“I ran out of bounds today in practice and I imitated a slide,” the Washington Redskins quarterback told reporters at the team’s training facility on Wednesday. “(That) got a huge cheer from the team. It’s something I have to make myself aware of consciously. It’s not about being tough. I don’t have to prove that to anybody.”
Griffin said he hasn’t experienced any concussion-like symptoms — which included temporary memory loss — since immediately after he absorbed a hit from Atlanta Falcons linebacker Sean Weatherspoon in the third quarter of Sunday’s game. He returned to practice, but hasn’t been cleared for contact.
The Redskins lost, 24-17, but that was almost an afterthought. Rather, the focus has been on why the reigning Heisman Trophy winner didn’t throw the ball out of bounds, run for the sidelines or slide on a play to avoid the blow to the head. Since he did none of the above, the rookie the Redskins mortgaged plenty to secure second overall in the draft isn’t certain to start Sunday’s game against the Minnesota Vikings at FedEx Field.
“He’ll learn for himself,” veteran Redskins receiver Santana Moss told FOXSports.com. “I don’t need, as a man, for you to tell me to do something. I know what I need to do myself. I experienced that and if I do it again, I’m just dumb. He’s far from that.”
Griffin was cleared to return to practice after he went through a few drills and some cardio on Tuesday. Since hitting quarterbacks in practice is off limits, anyway, basically all workouts are non-contact. Griffin took almost his full complement of snaps in practice, according to Redskins coach Mike Shanahan.
“He should be set to go, unless there’s a setback,” Shanahan said.
Griffin could be cleared as late as Saturday, Shanahan said. Griffin will undergo daily baseline tests in the meantime.
“For me, there is never really any doubt,” said Griffin, who also received a cut on his chin in the collision. “You always think you will be ready to play. (Redskins trainer) Larry (Hess) and the guys are doing their jobs.

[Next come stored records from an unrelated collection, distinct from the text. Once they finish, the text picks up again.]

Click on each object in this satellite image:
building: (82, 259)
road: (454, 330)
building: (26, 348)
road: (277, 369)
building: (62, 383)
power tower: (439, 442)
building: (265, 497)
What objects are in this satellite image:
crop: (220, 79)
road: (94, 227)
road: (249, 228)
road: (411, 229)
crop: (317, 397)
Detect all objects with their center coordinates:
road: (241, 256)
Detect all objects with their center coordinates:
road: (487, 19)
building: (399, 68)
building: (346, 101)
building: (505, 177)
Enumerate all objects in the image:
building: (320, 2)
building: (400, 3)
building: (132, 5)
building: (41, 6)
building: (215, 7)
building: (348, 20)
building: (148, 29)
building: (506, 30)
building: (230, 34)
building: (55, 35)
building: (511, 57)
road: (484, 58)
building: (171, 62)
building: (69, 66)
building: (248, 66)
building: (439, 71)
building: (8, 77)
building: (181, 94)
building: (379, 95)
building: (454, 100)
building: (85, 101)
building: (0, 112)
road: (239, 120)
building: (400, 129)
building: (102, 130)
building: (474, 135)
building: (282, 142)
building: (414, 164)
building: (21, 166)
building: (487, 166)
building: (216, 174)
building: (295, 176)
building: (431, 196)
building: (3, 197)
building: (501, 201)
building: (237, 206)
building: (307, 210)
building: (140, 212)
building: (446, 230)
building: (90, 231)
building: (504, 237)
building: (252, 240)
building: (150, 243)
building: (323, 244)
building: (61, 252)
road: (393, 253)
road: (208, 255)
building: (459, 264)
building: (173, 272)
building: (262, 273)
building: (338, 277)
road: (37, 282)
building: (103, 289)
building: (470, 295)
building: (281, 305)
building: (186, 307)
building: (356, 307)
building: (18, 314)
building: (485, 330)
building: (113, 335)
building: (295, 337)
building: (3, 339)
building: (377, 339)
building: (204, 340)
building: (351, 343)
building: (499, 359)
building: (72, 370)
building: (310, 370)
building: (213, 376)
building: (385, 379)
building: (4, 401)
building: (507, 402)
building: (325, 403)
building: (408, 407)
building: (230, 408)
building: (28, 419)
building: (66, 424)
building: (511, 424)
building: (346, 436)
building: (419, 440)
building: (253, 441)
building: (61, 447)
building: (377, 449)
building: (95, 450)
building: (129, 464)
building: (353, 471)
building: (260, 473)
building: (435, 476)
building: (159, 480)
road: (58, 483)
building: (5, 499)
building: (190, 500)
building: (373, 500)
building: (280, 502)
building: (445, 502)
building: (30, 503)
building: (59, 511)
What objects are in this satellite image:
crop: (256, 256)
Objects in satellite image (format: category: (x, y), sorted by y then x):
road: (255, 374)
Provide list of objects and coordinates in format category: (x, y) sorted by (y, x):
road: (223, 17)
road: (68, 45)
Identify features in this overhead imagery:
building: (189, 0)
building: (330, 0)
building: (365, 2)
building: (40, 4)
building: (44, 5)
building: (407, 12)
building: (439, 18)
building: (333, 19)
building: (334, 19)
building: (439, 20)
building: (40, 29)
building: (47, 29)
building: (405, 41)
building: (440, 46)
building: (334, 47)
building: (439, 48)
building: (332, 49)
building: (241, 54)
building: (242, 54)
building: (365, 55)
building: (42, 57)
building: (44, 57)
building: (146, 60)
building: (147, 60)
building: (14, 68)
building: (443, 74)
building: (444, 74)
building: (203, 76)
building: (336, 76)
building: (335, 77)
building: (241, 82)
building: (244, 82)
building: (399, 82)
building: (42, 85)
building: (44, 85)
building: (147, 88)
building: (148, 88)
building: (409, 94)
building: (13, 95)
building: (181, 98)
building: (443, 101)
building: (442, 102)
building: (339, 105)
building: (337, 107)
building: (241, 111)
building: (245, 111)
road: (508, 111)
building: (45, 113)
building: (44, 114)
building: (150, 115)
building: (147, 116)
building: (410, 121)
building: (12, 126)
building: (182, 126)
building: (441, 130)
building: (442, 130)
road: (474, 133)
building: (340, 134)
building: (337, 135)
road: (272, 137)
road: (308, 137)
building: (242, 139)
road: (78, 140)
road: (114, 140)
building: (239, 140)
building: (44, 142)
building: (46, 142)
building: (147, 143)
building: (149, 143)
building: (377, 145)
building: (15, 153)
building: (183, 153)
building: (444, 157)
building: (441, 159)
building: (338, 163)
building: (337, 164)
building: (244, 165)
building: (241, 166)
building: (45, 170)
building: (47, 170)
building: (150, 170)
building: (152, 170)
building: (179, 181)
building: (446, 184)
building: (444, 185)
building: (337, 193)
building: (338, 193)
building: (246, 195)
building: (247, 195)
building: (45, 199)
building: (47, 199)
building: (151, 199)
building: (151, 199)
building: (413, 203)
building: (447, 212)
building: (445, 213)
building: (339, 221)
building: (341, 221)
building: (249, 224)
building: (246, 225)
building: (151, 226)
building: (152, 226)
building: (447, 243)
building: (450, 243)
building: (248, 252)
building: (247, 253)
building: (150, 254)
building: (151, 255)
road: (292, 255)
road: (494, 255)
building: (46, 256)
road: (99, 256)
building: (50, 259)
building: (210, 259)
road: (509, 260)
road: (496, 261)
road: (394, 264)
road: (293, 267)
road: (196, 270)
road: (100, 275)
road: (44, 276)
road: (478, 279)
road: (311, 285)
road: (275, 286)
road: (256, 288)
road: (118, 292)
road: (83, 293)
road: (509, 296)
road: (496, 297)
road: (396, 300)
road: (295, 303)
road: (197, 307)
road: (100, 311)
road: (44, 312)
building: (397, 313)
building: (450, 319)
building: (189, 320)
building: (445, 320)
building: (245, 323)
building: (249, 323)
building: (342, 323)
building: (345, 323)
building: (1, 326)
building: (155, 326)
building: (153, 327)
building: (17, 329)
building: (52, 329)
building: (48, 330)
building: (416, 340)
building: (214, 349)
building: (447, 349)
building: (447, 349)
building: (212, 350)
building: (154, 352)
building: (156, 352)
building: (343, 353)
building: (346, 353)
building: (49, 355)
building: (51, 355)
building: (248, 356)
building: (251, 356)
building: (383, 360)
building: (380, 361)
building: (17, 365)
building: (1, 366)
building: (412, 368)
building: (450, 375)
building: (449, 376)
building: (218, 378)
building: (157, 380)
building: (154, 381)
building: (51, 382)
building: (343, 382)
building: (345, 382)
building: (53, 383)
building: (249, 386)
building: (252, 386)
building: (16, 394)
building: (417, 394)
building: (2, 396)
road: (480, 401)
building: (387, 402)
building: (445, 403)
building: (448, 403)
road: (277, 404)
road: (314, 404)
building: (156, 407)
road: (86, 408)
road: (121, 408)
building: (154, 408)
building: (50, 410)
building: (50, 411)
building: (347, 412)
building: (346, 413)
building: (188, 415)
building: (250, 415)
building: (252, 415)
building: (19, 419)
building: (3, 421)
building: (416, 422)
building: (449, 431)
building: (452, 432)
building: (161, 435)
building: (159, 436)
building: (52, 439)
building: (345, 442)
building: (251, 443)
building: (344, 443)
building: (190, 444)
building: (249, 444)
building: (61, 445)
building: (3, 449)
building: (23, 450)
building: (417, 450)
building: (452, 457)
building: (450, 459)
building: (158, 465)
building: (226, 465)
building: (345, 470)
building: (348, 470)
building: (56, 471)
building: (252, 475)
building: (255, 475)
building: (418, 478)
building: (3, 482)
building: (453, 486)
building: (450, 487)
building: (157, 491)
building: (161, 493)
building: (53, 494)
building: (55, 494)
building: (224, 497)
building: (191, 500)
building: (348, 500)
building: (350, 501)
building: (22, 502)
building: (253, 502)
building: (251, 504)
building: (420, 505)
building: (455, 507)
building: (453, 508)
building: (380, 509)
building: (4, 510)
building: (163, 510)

They are taking the proper precautions.
“The only symptom I have is irritability because they keep asking me the same questions. Other than that …”
Griffin is not only key to Redskins’ immediate success, but FOX Sports analyst and former NFL coach Brian Billick said it’s crucial to the future of the franchise.
“The bigger part of all this is his development,” Billick said. “You don’t want to miss a single snap and that’s not just for this season. You want him in on every snap, every play, this year because it’s going to pay off next year and beyond. This could really affect his growth rate as a quarterback if he misses any time.”
This was Griffin's second documented concussion. He suffered one last season at Baylor as he absorbed a helmet-to-helmet hit against Texas Tech in November. He returned the next week and beat Texas, a fact that Griffin made sure to point out after practice on Wednesday.
With concussion lawsuits by former NFL players growing and the increased attention paid to brain injuries in sports, Griffin said he became reflective on his latest concussion — even though he, at the same time, added, “I still refuse to say I had a concussion.”
“It doesn’t make you any less aggressive, but it’s a lesson,” Griffin said. “One thing I learned I can’t do (this) to my team, the fans or my family. Life is more important than the game of football. These things that happen to us — getting hurt and getting hit in the head — those things affect us down the road. I have to make sure I limit that.”
He’s shown he could in practice. It’s a bit more difficult when he’s without the yellow jersey in a game, especially when Griffin’s competitive drive overrides his desire for self-preservation.